Une fois les victimes caricaturées comme étant soit trop faibles pour survivre, soit trop irresponsables pour ne pas se contaminer, une fois la mort invisibilisée, reléguée au rang d'anecdote, d'indicateur superflu, elle cesse d'être la boussole qui pilote les politiques sanitaires. Dès lors, une fois notre consentement acquis, plus rien n’est interdit. On peut bien produire un film alors que les morgues débordent encore. Il faut bien que les vivants s’amusent un peu.

Le président peut bien faire un pari sur la vie de ses concitoyens (pari se soldant, selon Le Monde, par plus de 17 000 morts, chiffre largement sous-estimé puisqu’il situe le début de ce pari en janvier 2021, quand il a en fait débuté en septembre 2020), il peut même se vanter publiquement de l’avoir remporté (?), on ne ne considérera pas comme un criminel, tout au plus comme un chef de guerre consentant à de nécessaires sacrifices, et plus volontiers comme une figure tragique qui aura dû composer avec l’imbécilité des gaulois réfractaires qu’il tente tant bien que mal de diriger.

Et les services de réanimation, désertés par les rédactions au plus fort de la pandémie, peuvent bien être prises d’assaut maintenant qu’elles sont remplies de malades ayant refusé la vaccination. Formidables croque-mitaines, on se réjouira de leurs regrets et de leurs mines défaites, car on a oublié qu’il était de la responsabilité du gouvernement de les protéger eux comme de protéger les autres (curieusement, ce choix de ne pas « pénaliser » la majorité à cause d’une infime minorité ne s’étend pas à l’assurance chômage).

Laurence Arné et Dany Boon

Victimes d'une "guerre" sans champ d'honneur, les morts n’auront donc ni hommage ni monument. La République choisit ses martyrs, et eux n'en feront pas partie. Pourquoi la République devrait-elle rendre hommage à des victimes non pas de choix politiques et sanitaires, mais d’un « simple » virus ? Pourquoi pleurer des morts qui ne sont pas les siens ? Mieux vaut en rire, comme on rit des suicidés de France Télécom (l'abject "Irréductible" de Jérome Commandeur), que leur mort serve le même office que leur vie : produire du PIB.

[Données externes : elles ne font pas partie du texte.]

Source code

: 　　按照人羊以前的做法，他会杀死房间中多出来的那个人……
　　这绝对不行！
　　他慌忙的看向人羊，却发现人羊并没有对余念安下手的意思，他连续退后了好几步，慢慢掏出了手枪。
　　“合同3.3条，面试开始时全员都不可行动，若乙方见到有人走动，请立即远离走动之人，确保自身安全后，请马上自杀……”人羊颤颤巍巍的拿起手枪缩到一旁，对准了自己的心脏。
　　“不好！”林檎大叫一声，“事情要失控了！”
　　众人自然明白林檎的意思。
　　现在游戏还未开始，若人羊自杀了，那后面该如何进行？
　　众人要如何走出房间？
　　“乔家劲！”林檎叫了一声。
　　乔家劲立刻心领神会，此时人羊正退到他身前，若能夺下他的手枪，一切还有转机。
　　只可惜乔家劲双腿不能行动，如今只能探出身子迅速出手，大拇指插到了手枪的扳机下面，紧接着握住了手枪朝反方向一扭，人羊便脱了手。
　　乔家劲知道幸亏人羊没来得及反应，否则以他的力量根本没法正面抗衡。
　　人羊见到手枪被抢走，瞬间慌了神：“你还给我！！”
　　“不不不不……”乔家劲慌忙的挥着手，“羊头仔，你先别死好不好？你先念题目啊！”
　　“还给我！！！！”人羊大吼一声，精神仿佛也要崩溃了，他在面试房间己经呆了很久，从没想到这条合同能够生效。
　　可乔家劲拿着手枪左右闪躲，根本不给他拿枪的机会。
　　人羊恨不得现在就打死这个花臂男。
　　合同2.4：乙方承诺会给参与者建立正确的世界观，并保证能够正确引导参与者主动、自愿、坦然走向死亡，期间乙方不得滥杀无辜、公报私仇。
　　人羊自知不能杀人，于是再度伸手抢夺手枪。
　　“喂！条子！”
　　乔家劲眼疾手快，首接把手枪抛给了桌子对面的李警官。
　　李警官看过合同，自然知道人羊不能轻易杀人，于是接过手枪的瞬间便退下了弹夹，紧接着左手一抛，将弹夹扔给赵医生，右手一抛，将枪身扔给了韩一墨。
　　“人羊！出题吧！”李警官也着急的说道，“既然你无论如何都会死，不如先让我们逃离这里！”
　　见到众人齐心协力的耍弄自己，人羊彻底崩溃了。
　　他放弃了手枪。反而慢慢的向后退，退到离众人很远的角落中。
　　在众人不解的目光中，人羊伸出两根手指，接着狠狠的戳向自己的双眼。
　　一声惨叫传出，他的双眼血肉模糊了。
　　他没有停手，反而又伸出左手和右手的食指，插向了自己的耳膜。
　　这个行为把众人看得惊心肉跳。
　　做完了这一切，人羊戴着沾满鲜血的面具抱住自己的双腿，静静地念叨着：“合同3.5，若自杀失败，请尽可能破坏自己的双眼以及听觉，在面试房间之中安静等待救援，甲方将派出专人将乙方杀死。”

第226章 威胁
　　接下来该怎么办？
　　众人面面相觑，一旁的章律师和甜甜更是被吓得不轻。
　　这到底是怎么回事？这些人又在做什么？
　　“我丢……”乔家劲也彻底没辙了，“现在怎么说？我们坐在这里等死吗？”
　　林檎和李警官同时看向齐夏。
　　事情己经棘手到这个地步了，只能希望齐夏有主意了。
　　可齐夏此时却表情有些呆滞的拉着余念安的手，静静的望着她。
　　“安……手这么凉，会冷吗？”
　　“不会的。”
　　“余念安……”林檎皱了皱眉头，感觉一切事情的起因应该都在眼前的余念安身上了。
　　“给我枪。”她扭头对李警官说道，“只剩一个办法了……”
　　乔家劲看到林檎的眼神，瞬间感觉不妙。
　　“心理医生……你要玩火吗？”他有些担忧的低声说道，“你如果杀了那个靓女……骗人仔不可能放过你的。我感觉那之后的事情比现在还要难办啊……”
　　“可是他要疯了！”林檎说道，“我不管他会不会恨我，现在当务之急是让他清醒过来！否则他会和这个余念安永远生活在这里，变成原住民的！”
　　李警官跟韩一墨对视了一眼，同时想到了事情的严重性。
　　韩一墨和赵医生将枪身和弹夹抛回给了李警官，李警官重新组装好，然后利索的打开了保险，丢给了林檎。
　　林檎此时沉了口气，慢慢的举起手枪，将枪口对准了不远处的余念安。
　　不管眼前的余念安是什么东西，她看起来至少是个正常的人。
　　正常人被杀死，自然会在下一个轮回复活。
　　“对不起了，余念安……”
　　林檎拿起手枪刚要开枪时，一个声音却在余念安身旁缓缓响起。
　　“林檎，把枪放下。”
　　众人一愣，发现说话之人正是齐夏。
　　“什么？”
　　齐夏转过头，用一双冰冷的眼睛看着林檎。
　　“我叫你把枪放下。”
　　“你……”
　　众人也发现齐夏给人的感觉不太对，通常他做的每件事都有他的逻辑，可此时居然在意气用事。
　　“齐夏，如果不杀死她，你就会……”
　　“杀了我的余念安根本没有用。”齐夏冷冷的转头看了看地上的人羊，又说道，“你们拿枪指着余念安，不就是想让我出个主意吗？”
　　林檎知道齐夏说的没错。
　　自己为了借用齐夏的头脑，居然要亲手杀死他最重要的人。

Loin des incantations médiatiques et de la célébration performative de ses supposées vertus, les voilà mises en pratique, les « valeurs de la République ». Voilà les sacrifices qu'elle exige, voilà ce qui fait tenir debout les statues. Il y a les morts qu'il faut célébrer, et ceux qu'on doit oublier, ceux morts pour la patrie, et ceux morts à cause d'elle.

Les morts n’auront pas nos hommages, tant mieux, je ne crois pas qu’ils en voudraient.